We use a lot of pork, and pig’s blood is one of my favourite ingredients—for both savoury and sweet dishes. One of the really interesting things about it is the way it coagulates. It’s like liquid meat that behaves like an egg. So we tried making pasta with it, thinking that instead of egg or water, we could use blood. We experimented and found that a mixture of water and blood worked best, and that’s the way we’ve been doing it for four years now. What goes well with blood spaghetti? Well, we make a pretty good n’duja that’s got less paprika and more smoked chilli than a traditional one. So we emulsify that with starchy pasta water, add some soffritto for sweetness, rapini for bitterness and smoked burrata for creaminess and an extra  smoky note. It’s a plate of pasta that’s like a plate of meat. And with the chef community and everybody else, it has been one of the most popular dishes we’ve made since day one. It never comes off the menu.

– Rob Gentile



  • 200 g (7 oz—about 1½ cups) semolina flour
  • 200 g (7 oz—about 1½ cups) “00” flour
  • 20 g (about 1½ tsp) kosher salt
  • 90 g (3 oz) pig’s blood


  • 3 tbsp olive oil
  • 1 tsp minced garlic
  • 60 mL (¼ cup) onion soffritto
  • 175 mL (¾ cup) white wine
  • 125 mL (½ cup) n’duja (raw pork sausage)
  • 175 mL (¾ cup) chopped blanched rapini (or ramps, in their season)
  • 1 tbsp minced parsley
  • Salt and pepper
  • 225 g (8 oz) burrata, chopped and (if possible) cold-smoked, at room temperature
  • Fine extra virgin olive oil

4 Servings

To make the pasta, combine the flours and the salt, and mound them together on a work surface. Create a well at the centre, and fill it with the blood and 90 mL (about 1/3 cup) of cold water. Work it all together, and then kneed for five minutes. Wrap tightly in plastic wrap and rest in the refrigerator for at least an hour—and ideally, overnight. Then dust the dough with flour, roll and pass through a pasta machine. Rest sheets for 30 minutes, dust with flour, fold and cut into spaghetti. Sprinkle with flour and set aside.

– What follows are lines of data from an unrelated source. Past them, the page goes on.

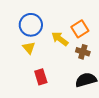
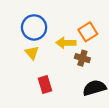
yellow arrow: (60, 39) -> (66, 43), turned -36
brown cross: (83, 52) -> (82, 58), moved

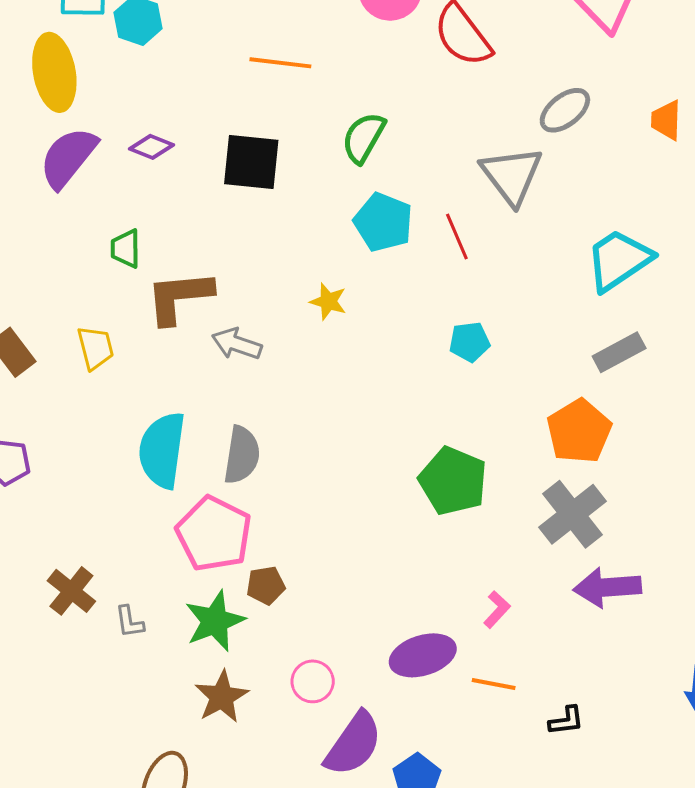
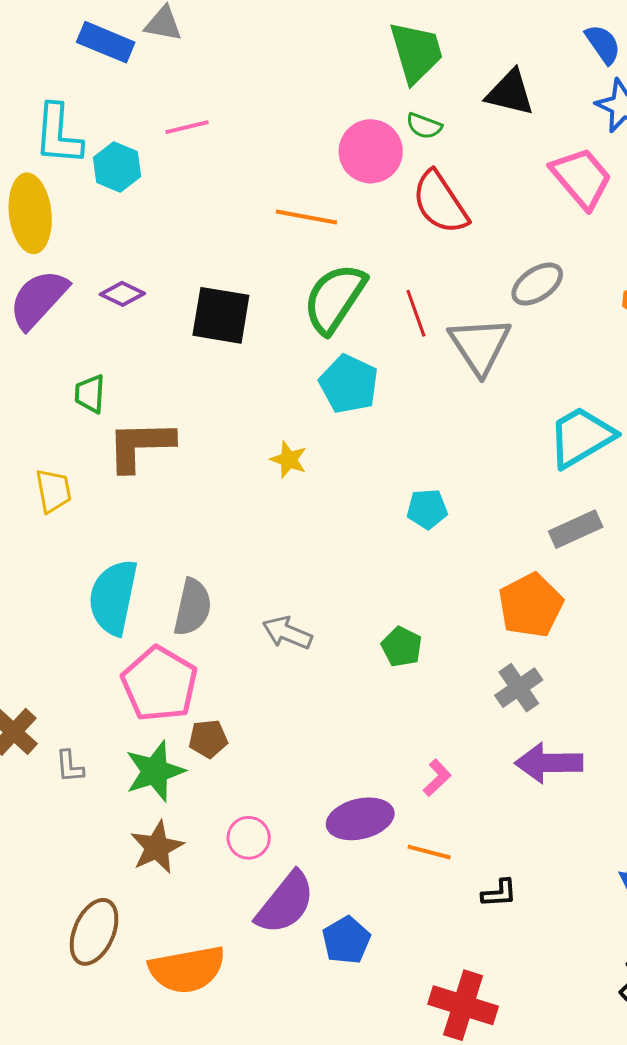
orange line: (280, 63) -> (306, 217), moved
green semicircle: (364, 138) -> (335, 298), size x1.4
red line: (457, 237) -> (416, 313), moved
gray arrow: (237, 344) -> (287, 633), moved
green pentagon: (453, 481) -> (402, 647), size x0.6
gray cross: (573, 514) -> (519, 688), size x0.7

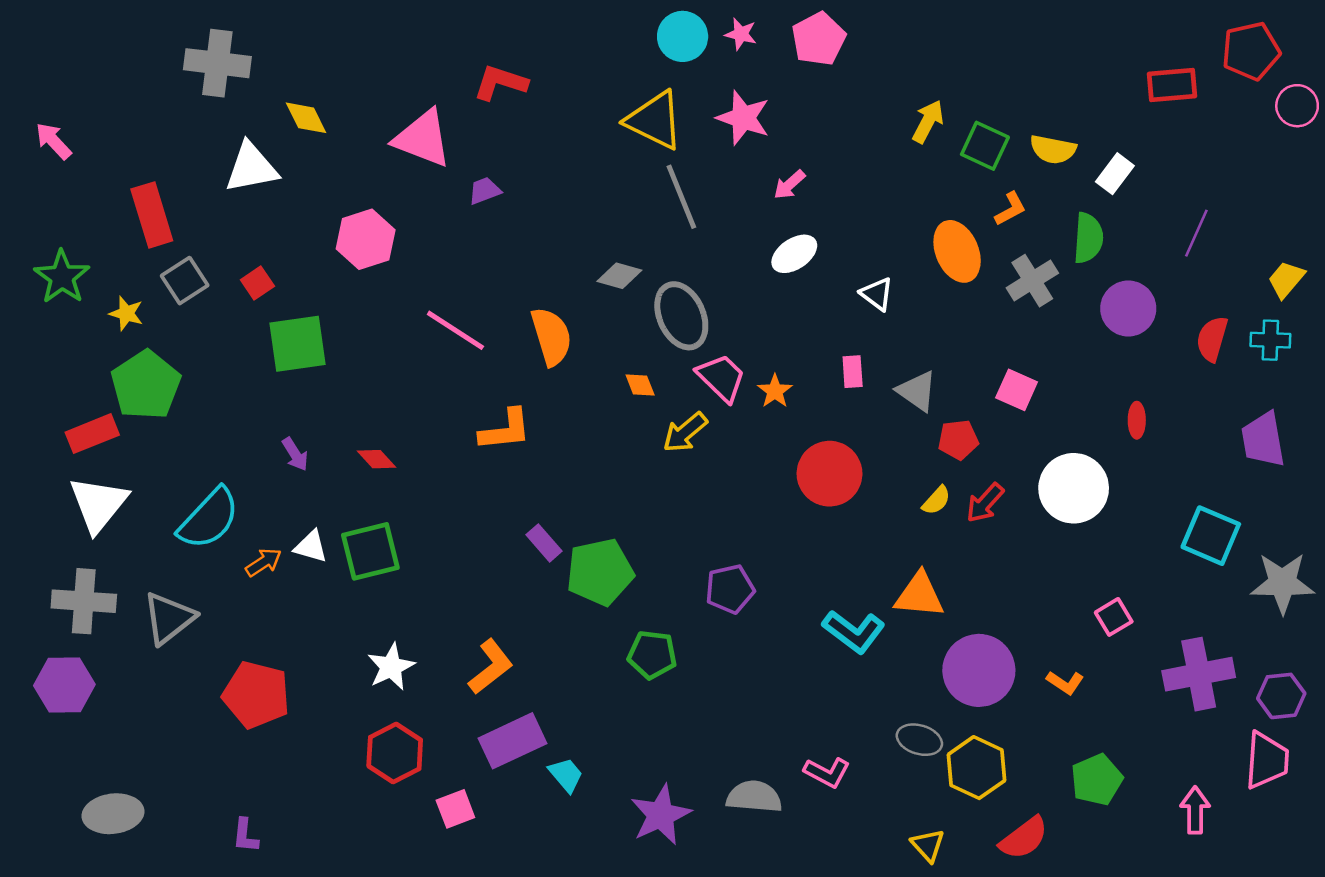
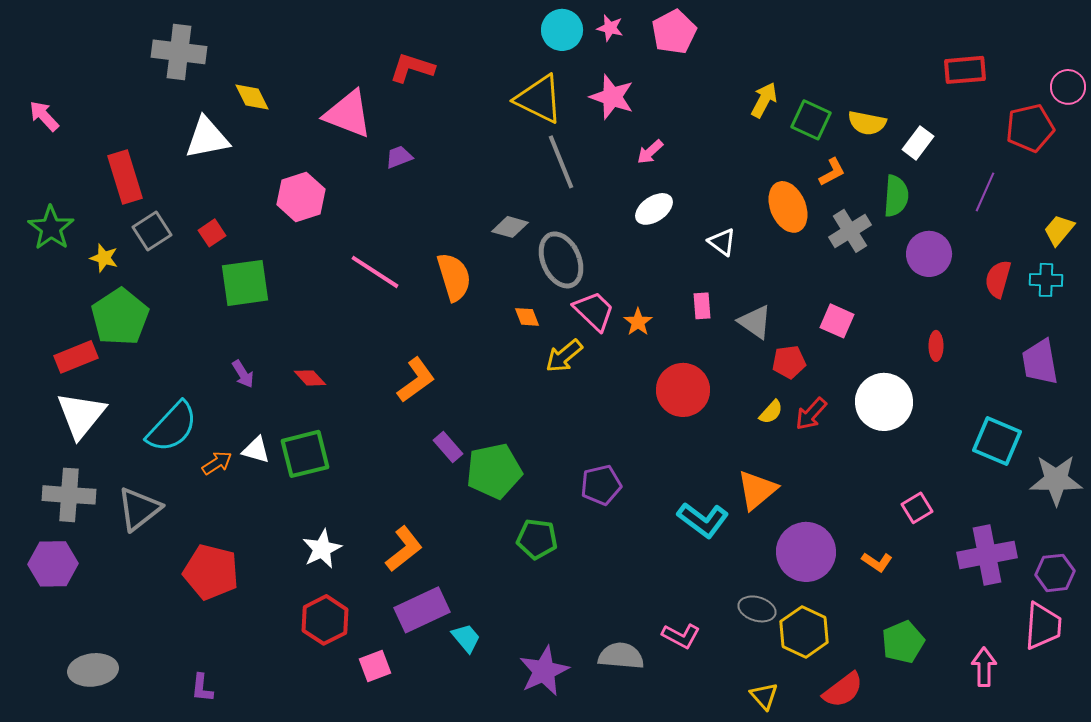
red pentagon: (1251, 51) -> (1030, 128), moved
orange L-shape: (505, 430) -> (416, 380), moved, turned -30
orange triangle: (919, 595) -> (757, 490), turned -45

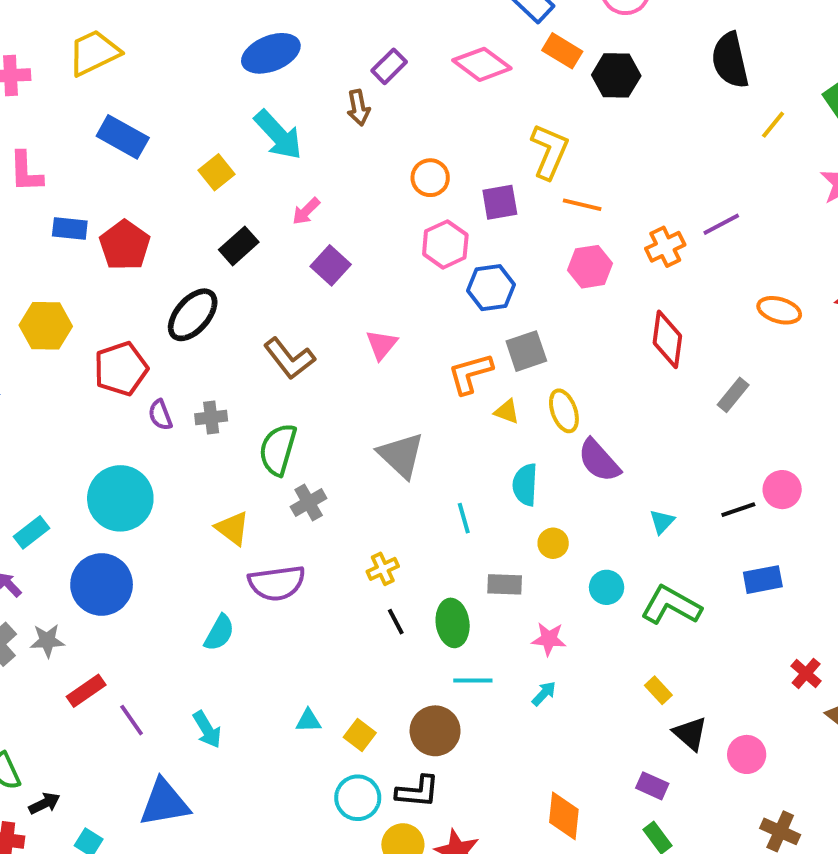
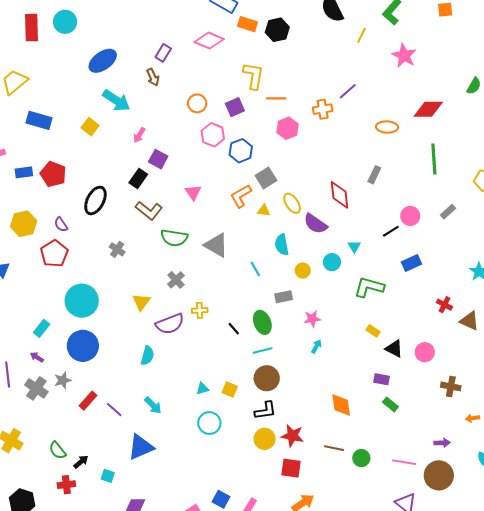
black rectangle: (239, 246) -> (138, 179), moved
orange cross: (665, 247) -> (323, 109), turned 30
red diamond: (667, 339) -> (339, 195), moved
red pentagon: (121, 369) -> (54, 253), moved
purple semicircle: (160, 415) -> (61, 225), moved
gray cross: (211, 417) -> (117, 249), turned -35
green semicircle: (278, 449) -> (174, 238), moved, turned -84
yellow triangle: (233, 528) -> (141, 302), turned 42
yellow cross: (383, 569) -> (200, 310), moved, turned 35
cyan circle: (607, 587) -> (332, 262), moved
cyan line: (473, 681) -> (263, 351), moved
cyan circle: (358, 798) -> (209, 423), moved

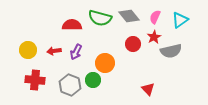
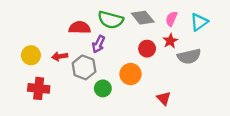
purple arrow: (76, 52) -> (98, 44), moved
orange circle: (105, 63) -> (130, 74), moved
gray hexagon: (70, 85) -> (84, 67), moved

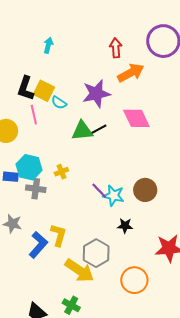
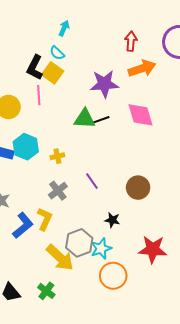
cyan semicircle: (59, 103) -> (57, 53), moved
gray cross: (36, 189) -> (58, 191), moved, turned 36
cyan star: (114, 196) -> (101, 249), moved, turned 30

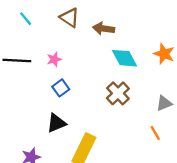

To finish, cook pasta in a large pot of salted boiling water. Heat olive oil in a sauté pan on medium. Add garlic and cook for one minute (do not colour). Add soffritto, raise heat, and deglaze with the wine. Meanwhile in a small mixing bowl, combine n’duja with ¼ cup of starchy pasta water until smooth and emulsified. When the wine is reduced to syrup, lower heat and stir in the n’duja mixture. Follow with the rapini (or ramps) and parsley. Drain pasta and add it to the sauté pan. Toss and combine well. Taste, and correct seasonings. Divide pasta between four warm shallow pasta bowls. Top each portion with a mound of 2 to 3 tbsp of burrata, drizzle with fine olive oil, and serve.